Output only the lines below from the one containing "right wrist: (1137, 683)" to the one containing "right shoulder: (663, 611)", exactly as written, both ends kept.

Records from a dataset
%%

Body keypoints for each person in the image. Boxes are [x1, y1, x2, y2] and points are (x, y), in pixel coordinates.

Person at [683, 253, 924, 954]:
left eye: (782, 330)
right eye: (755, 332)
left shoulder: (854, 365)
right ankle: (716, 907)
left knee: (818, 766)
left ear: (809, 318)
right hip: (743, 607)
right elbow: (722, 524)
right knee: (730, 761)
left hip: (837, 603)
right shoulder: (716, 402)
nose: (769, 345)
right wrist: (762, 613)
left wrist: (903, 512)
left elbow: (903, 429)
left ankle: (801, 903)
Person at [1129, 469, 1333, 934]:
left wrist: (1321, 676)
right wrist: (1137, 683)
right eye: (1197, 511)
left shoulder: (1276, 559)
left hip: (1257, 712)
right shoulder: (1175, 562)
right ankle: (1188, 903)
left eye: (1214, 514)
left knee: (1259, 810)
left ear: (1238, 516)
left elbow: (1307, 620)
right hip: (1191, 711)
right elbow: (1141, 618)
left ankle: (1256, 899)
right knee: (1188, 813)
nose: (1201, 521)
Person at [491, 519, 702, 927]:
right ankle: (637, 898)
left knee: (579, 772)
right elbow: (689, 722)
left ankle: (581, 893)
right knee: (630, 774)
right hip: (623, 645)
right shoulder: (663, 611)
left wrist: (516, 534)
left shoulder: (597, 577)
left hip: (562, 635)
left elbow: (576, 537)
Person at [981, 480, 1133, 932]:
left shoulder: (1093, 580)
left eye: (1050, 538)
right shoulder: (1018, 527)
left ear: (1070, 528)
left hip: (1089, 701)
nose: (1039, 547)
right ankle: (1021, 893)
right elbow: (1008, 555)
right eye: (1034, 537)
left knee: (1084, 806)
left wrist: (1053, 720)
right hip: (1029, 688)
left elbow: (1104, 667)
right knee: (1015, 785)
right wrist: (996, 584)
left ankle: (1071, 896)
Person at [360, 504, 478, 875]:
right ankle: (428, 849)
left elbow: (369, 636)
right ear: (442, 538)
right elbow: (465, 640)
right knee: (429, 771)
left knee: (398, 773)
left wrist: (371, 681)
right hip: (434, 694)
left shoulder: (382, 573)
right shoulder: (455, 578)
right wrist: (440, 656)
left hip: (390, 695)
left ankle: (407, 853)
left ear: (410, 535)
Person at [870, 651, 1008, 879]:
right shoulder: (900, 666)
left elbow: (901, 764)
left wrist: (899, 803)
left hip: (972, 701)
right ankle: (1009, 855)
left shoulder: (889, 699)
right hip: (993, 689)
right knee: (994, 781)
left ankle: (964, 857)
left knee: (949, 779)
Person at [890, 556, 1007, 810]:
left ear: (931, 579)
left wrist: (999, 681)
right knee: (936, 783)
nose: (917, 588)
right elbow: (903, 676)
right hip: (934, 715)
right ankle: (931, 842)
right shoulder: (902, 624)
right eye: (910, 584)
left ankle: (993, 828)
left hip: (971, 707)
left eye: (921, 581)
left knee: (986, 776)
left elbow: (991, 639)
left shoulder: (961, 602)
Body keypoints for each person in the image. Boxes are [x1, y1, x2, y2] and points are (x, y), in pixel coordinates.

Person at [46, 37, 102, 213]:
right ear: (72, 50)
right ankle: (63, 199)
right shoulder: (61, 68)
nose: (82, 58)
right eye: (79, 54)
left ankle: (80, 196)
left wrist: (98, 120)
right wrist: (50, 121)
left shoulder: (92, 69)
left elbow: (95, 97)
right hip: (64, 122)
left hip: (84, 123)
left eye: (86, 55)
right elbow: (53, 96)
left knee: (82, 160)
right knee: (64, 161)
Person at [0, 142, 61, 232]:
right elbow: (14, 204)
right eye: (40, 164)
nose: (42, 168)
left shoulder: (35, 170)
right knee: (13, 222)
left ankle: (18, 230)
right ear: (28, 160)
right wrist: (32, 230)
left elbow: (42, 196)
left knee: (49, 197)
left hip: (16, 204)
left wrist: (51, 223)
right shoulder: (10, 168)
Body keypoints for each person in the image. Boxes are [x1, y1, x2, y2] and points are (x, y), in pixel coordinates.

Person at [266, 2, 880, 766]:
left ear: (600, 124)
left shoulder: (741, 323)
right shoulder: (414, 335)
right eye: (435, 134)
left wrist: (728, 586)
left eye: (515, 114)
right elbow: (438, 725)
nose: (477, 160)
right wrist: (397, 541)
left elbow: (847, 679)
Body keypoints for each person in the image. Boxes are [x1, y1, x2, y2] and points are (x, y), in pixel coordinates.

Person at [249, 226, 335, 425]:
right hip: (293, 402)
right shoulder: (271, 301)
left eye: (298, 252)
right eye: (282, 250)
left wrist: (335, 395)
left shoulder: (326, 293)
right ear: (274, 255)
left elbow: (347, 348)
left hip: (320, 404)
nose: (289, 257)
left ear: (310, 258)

%%

- [Your solution]
right wrist: (1137, 683)
right eye: (1197, 511)
left shoulder: (1276, 559)
left hip: (1257, 712)
right shoulder: (1175, 562)
right ankle: (1188, 903)
left eye: (1214, 514)
left knee: (1259, 810)
left ear: (1238, 516)
left elbow: (1307, 620)
right hip: (1191, 711)
right elbow: (1141, 618)
left ankle: (1256, 899)
right knee: (1188, 813)
nose: (1201, 521)
Person at [491, 519, 702, 927]:
right ankle: (637, 898)
left knee: (579, 772)
right elbow: (689, 722)
left ankle: (581, 893)
right knee: (630, 774)
right hip: (623, 645)
right shoulder: (663, 611)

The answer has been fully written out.